**Document excerpt:**
· · ·
He takes issue with Paul Mason’s belief that automation breaks the link between labour and value triggering a transition from capitalism. For Cruddas, postcapitalist Marxists of the modern era are markedly different in how they embrace the removal of materialism from labour. 

He asks whether it would be in their logical interests to resist the employment effects of the pandemic or protest to defend work that is gradually disappearing. Tellingly, Cruddas sees a disconnect between the philosophy of these modern Marxists and the ethical socialism of a trade union culture as the latter still sees value in physical human labour. 

Here, Cruddas is wonderfully thoughtful and nuanced. He cited a BBC event in 2017 in Dagenham where people in the community were probed for their thoughts on a number of issues including UBI, individual rights, precarious work and union recognition. 

What Cruddas established was that work could provide hope but it could also offer humiliation. It had the capacity to entirely atomise social relations and networks but also forge a community and sense of solidarity out of them. People wanted meaningful work, and not what he referred to as degrading “bullshit jobs”. Whereas the postcapitalist Marxists are very simplistic in their view of a work-absent future, Cruddas explores in detail and nuance the intrinsic value of labour that has been embedded into societies since the dawn of time articulating how work can provide a sense of identity, belonging and security, yet also be utterly exhausting, damaging and degrading for the physical, mental and emotional health.

Cruddas’ book offers a glimpse into the scale of the social trauma for many communities that relied on industrial jobs for a sense of security and belonging and were faced with a reality where these jobs no longer existed. 

Fully automated communism is essentially accepting this reality, regarding the possibility of deepening unemployment as automation accelerates, by trying to put on a brave face. And though Cruddas disputes the premise that the future will be without work entirely, he also rejects the idea that automation should be regarded as a natural process.

Cruddas also mentions populism and dissatisfaction with liberal democracy in his book. Removing work from the theatre of politics and leaving it to the market has left many of these communities to feel as though the world has changed to their detriment. 

Authoritarian populists such as Donald Trump appeal to this, pitching an idea that liberal democracy has failed the working people in favour of prioritising a liberal professional class. The world was better before and must go back to that. Cruddas’ book articulates how the severe degradation of work can wither away communities and create feelings ripe for being exploited by populists and nationalists.
· · ·
**Dataset entries:**

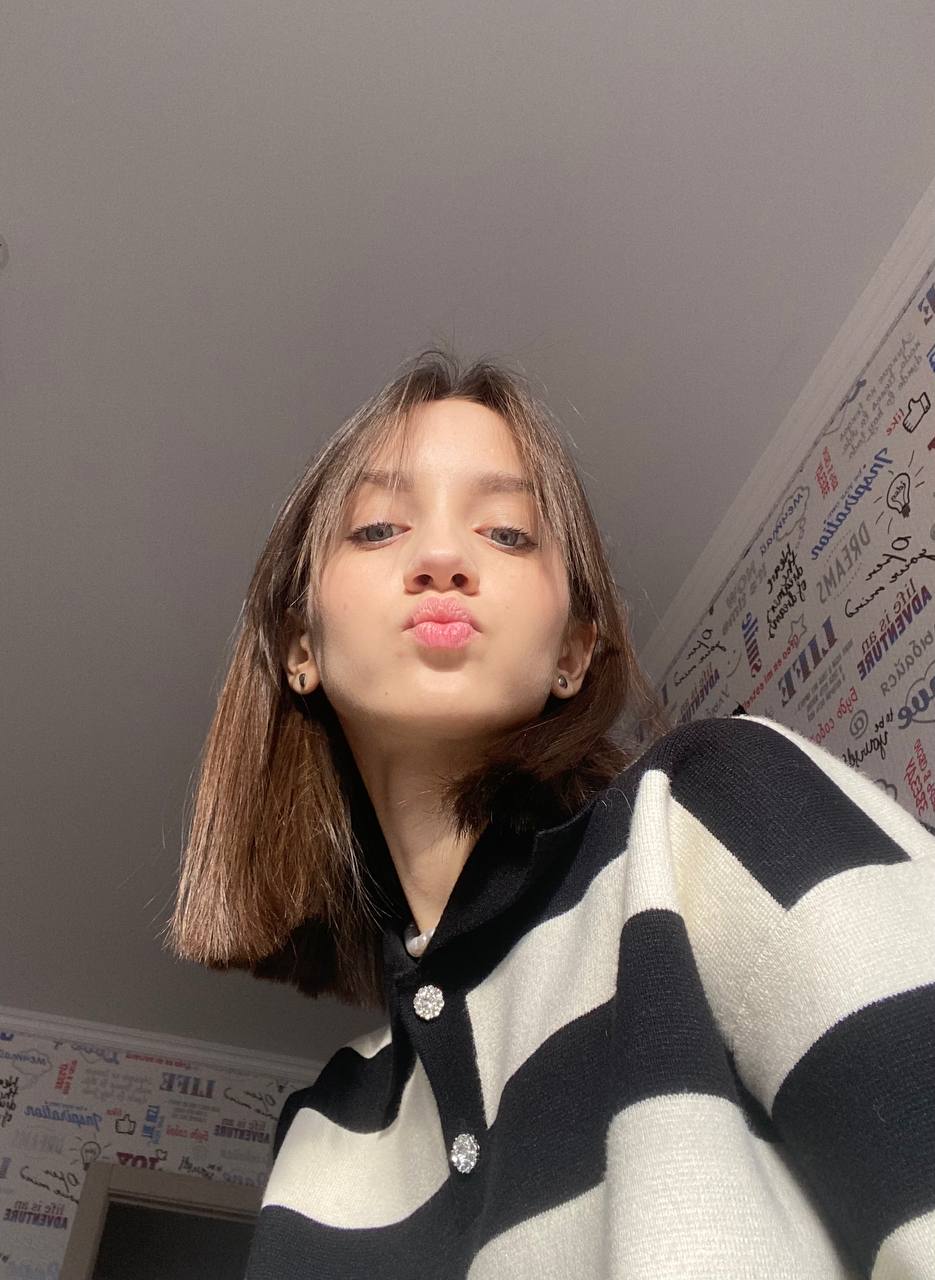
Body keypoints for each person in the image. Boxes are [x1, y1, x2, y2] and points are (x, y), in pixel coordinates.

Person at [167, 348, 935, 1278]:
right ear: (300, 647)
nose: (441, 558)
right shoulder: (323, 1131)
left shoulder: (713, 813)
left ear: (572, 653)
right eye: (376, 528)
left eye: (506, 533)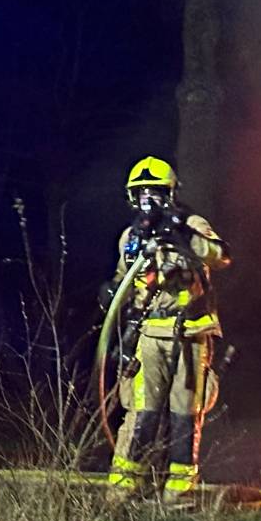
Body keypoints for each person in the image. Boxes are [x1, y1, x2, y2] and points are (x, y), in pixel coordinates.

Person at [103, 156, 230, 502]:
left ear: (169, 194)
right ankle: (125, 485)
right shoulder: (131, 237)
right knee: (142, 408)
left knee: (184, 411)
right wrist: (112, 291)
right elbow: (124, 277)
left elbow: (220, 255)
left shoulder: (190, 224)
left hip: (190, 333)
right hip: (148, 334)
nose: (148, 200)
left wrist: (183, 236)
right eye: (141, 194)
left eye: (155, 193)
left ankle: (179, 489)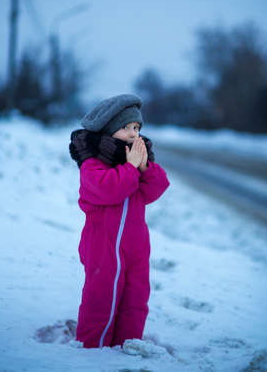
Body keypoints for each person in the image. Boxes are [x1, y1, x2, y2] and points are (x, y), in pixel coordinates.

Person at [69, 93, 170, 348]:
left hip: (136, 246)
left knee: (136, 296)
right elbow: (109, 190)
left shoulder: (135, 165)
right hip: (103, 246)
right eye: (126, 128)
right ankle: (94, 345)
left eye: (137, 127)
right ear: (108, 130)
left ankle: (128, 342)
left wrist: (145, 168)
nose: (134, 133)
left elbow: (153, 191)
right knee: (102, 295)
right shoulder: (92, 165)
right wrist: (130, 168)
· · ·
**Task set:**
1) Summarize the Cruddas excerpt in two sentences.
2) From the Cruddas excerpt, return the stretch from "He takes issue" through "materialism from labour.".
3) List the issues that the Cruddas excerpt says people in the Dagenham community were asked about at the 2017 BBC event.
The lines have nothing to do with the Cruddas excerpt.

**Per-task outputs:**
1) Cruddas rejects the postcapitalist Marxist view of a work-free future, arguing instead that work carries intrinsic value and can bring identity, belonging and security, yet can also be exhausting and degrading. He shows how the loss of industrial jobs traumatized communities and how the degradation of work breeds dissatisfaction that populists such as Donald Trump exploit.

2)
He takes issue with Paul Mason’s belief that automation breaks the link between labour and value triggering a transition from capitalism. For Cruddas, postcapitalist Marxists of the modern era are markedly different in how they embrace the removal of materialism from labour.

3)
- UBI
- individual rights
- precarious work
- union recognition